Fig. 8 is a schematic structural diagram illustrating a service channel recommendation apparatus according to an embodiment of the present application. As shown in fig. 8, the apparatus includes:
a sixth obtaining module 801, configured to obtain multi-source data information related to a user after receiving a service request sent by a client used by the user;
a second selecting module 802, configured to select a first service channel suitable for the user from multiple service channels according to the multi-source profile information;
a first feedback module 803, configured to feed back the first service channel to the client, so that the client displays the first service channel as a recommended channel.
According to the technical scheme provided by the embodiment of the application, when a user wants to solve the problem through customer service, a proper service channel is recommended to the user through analysis of multi-source data information related to the user, so that the problem of the user is solved quickly. The technical scheme provided by the embodiment of the application can realize the personalized recommendation of the service channel, not only can reduce the user time and improve the user experience, but also can optimize the distribution of service resources.
Further, the multi-source data information includes at least two of the following: user behavior data, user positioning information, hot events, and user seeking service source interface information.
Further, the user behavior data includes at least one of: historical common service channels, user order information, and historical service contents provided by service channels requested by users.
Further, the apparatus further includes:
a seventh obtaining module, configured to obtain channel resource usage status information related to the service channel;
the third determining module is used for determining whether the first service channel meets a preset recommendation condition according to the channel resource use state information; and
the first feedback module 803 is specifically configured to: and when the preset recommendation condition is met, feeding the first service channel back to the client.
Further, the channel resource usage status information includes: the service channels comprise working state information and/or load state information of each service channel.
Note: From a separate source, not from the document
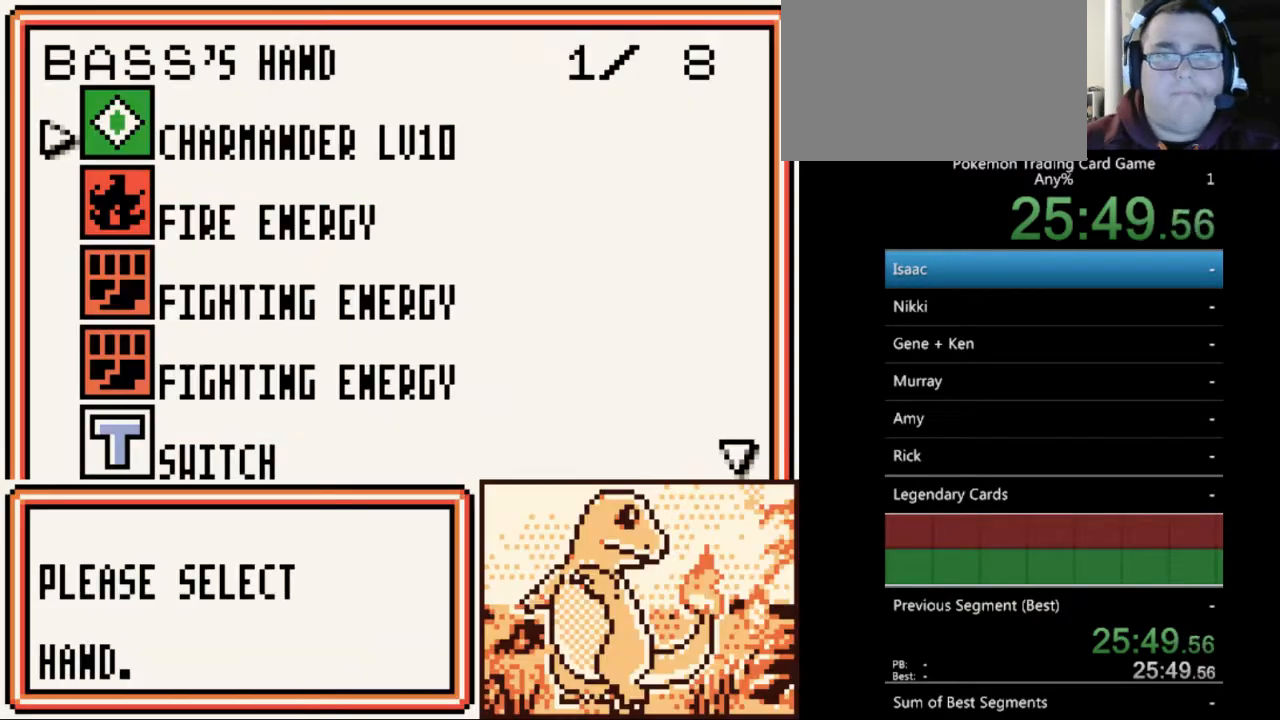
{"buttons": [], "events": [[100, "A", "down"], [200, "A", "up"], [333, "A", "down"], [433, "A", "up"]]}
Further, the second selecting module 802 is further configured to select a second service channel from the plurality of service channels when the preset recommendation condition is not met;
the first feedback module 803 is further configured to feed back the second service channel to the client, so that the client displays the second service channel as a recommended channel.
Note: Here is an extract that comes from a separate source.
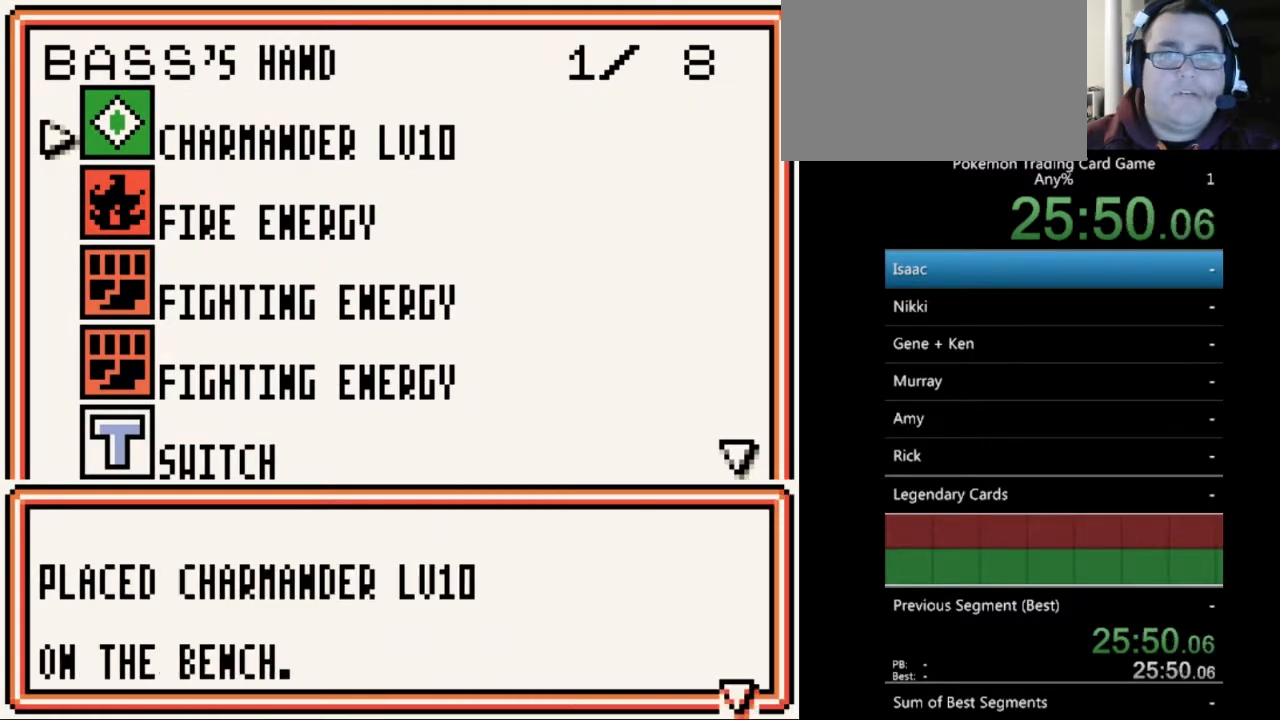
{"buttons": [], "events": [[133, "A", "down"], [233, "A", "up"]]}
Further, the apparatus further includes:
and the second storage module is used for storing the event of the first service channel selected by the user as data information related to the user into big data.
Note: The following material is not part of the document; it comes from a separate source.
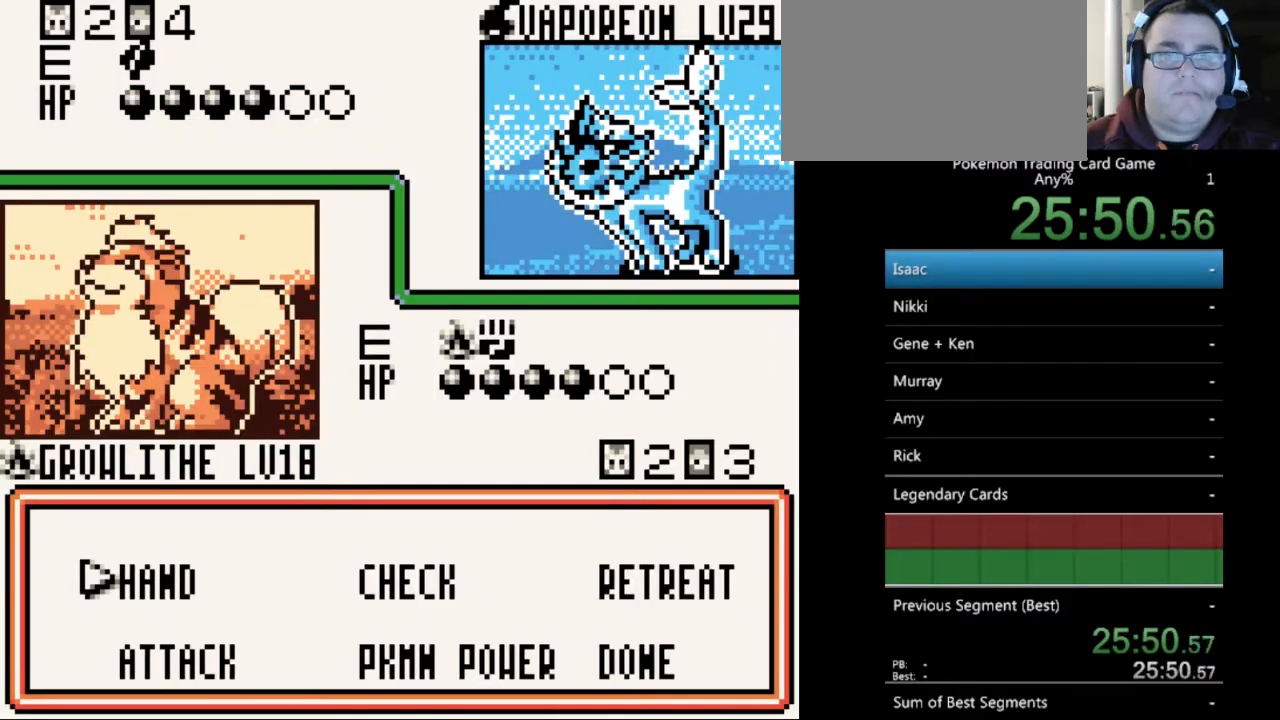
{"buttons": [], "events": [[67, "A", "down"], [133, "A", "up"]]}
Further, the apparatus further includes:
an eighth obtaining module, configured to obtain a service content provided by the first service channel requested by the user and a service result of the first service channel;
and the two storage modules are used for storing the service content and the service result into big data as data information related to the user.
Here, it should be noted that: the service channel recommendation device provided in the above embodiments may implement the technical solutions described in the above method embodiments, and the specific implementation principle of each module or unit may refer to the corresponding content in the above method embodiments, which is not described herein again.
Fig. 9 is a schematic structural diagram of an electronic device according to an embodiment of the application. The electronic device includes: a first memory 1101, and a first processor 1102. The first memory 1101 may be configured to store other various data to support operations on the electronic device. Examples of such data include instructions for any application or method operating on the electronic device. The first memory 1101 may be implemented by any type or combination of volatile or non-volatile memory devices, such as Static Random Access Memory (SRAM), electrically erasable programmable read-only memory (EEPROM), erasable programmable read-only memory (EPROM), programmable read-only memory (PROM), read-only memory (ROM), magnetic memory, flash memory, magnetic or optical disks.
The first processor 1102, coupled to the first memory 1101, is configured to execute the program stored in the first memory 1101 to:
acquiring multi-source data information related to a user;
selecting a first service channel suitable for the user from a plurality of service channels according to the multi-source data information;
recommending the first service channel to the user.
When executing the program in the first memory 1101, the first processor 1102 may also implement other functions in addition to the above functions, which may be specifically referred to in the description of the foregoing embodiments.
Further, as shown in fig. 9, the electronic device further includes: a first communication component 1103, a first display 1104, a first power component 1105, a first audio component 1106, and the like. Only some of the components are schematically shown in fig. 9, and the electronic device is not meant to include only the components shown in fig. 9.
Accordingly, embodiments of the present application further provide a computer-readable storage medium storing a computer program, where the computer program, when executed by a computer, can implement the steps or functions of the service channel recommendation method provided in the foregoing embodiments.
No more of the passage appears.